When Todd and I married in 2016, it was an adjustment for all of us, but especially for Jackson. He gained a step-sister, we sold the only home he knew as a child and he switched schools. But more than all of that, he felt like he had to share me. And no matter what I did or how many times I told him I had enough love to go around, in his 10 year old mind, he was losing everything. 

Jackson battles anxiety. He’s smart, competitive and strong-willed. When he can’t control his world, his emotions can come out sideways. To him, I was the only thing left in his world and he was fighting for control. He had so much rage and anger. It was all directed towards me. We were walking through hell. I was so beat down. I would come home after work, sit on the back porch and mentally prep myself before picking him up from aftercare. And I would wait until the last minute to pick him up so that I would have enough energy to make it through the night. Am I Still A Big Deal? 

I had the support of Jackson’s dad and step-mom. I had grandparents, the school principal, counselors and coaches all on standby for the next melt down. His dad and I had several conversations about what to try next, where to go from here, what are we missing. Jackson lived with me, his dad lived an hour and a half away. We worked hard to co-parent but I was super-mom and I should have this under control. I thought very highly of myself. The idea of Jackson living with his dad was never, ever a thought. That’s not how this was supposed to work. Children of divorced parents live with the mom. If they didn’t, something must be wrong with the mom. Right? 

On Tuesday, January 31, 2017 I called Jackson’s dad and said, I’m bringing him to you. Jackson and I were both in so much pain that I was frightened. Not in a million years did his dad expect that phone call. I never in a million years expected to make that phone call. My son was hurting and I couldn’t fix it. Maybe his dad could. I didn’t know for sure, but I knew I had to relinquish control and swallow my pride. I withdrew him from school, packed up his things, picked him up from aftercare and drove him 83 miles away. I believed this trial was for and about Jackson. This was for God to teach him something. I’m fine. 
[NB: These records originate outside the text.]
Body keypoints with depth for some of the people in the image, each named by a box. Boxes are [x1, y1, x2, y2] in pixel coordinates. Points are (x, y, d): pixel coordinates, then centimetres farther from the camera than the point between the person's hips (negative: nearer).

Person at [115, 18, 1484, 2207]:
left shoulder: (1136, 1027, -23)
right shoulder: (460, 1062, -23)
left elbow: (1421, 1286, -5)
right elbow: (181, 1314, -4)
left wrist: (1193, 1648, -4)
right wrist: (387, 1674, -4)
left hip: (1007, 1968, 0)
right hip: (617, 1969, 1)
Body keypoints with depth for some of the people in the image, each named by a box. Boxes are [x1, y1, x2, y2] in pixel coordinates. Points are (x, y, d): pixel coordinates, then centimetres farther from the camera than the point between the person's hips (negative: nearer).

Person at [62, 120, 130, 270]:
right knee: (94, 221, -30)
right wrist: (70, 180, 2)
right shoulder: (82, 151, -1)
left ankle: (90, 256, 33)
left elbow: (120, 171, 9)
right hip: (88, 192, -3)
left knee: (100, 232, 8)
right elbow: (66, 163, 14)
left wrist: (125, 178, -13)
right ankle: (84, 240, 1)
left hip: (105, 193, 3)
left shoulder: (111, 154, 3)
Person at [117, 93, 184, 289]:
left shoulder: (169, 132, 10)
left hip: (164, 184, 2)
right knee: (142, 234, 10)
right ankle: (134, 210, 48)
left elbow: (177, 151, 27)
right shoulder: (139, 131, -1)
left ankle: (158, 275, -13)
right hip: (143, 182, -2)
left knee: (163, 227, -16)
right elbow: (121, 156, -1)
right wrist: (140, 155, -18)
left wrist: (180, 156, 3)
After two months of not being fine, sleeping through every weekend and dodging family functions becuase I couldn’t stand the thought of being there without Jack, Momma called. 
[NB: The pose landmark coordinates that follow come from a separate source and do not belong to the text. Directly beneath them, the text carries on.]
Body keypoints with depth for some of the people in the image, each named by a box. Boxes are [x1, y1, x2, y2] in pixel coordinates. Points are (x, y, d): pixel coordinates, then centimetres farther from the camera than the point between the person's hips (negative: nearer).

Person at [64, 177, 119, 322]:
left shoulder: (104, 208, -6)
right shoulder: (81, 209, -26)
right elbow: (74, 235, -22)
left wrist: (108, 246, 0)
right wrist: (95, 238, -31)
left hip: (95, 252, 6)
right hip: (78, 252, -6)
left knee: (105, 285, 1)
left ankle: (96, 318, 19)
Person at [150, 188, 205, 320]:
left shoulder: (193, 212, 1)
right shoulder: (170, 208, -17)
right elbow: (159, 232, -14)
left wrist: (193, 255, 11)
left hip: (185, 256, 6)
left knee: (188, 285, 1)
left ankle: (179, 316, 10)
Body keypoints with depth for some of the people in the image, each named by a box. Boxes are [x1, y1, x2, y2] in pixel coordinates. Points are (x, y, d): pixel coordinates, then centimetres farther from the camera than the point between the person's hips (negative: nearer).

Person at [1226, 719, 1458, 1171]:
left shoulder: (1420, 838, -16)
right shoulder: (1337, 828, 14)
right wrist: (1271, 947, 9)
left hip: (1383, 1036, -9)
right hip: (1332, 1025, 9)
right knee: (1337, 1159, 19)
I was so ashamed that I couldn’t help Jackson. I was even more ashamed that I couldn’t control my 10 year old’s behavior. I was embarassed that he lived with his dad and not me. In my snooty opinion, I could provide better.

Momma, People are going to think I’m a horrible mom. They are going to ask why Jackson wanted to live with his dad more than me and when am I going to see him.”

“What people?”, Momma asked softly. 

“They are going to ask me about baseball and his school. They are going to ask me why I couldn’t control him.”

Momma asked again, “Baby, what people?”

“What am I going to say?  Oh, Hello …  Jackson is so angry that he won’t talk to me! That I didn’t see him on his birthday and the only reason I spoke to him was because his dad made him take my call.” 

“Baby, What people?”, Momma asked.

“They are going to say I can raise step children but I can’t raise my own son!”

“What people are you talking about, Stacey?”

“You know those people, Momma! Those people in my head!”

It sounded silly the minute I said it out loud. Those were my fears … that was my shame … it wasn’t anything that anyone else had said or even insinuated. I had been prideful for a long time and considered myself the better parent. The journey toward humility is difficult. If I would have kept Those People a secret, there’s no telling how long I I would have been stuck in my own pride. Shame and fear will hold you hostage from truth and healing. 

My son lives with his dad. He’s doing fine. He has grown so much in the past two years and he has learned a lot from his father.  I have been able to establish better boundaries for myself and with Jackson. We are both more comfortable with the order of God, Spouse, then Children. It makes the time we spend together sweeter … it allows him to be a kid. I miss him. And I still hate it when he misses a family function. But we visit often and I gladly drive the 83 miles to watch him play sports. 

I thought I was the superior parent. I was wrong. Am I Still a Big Deal?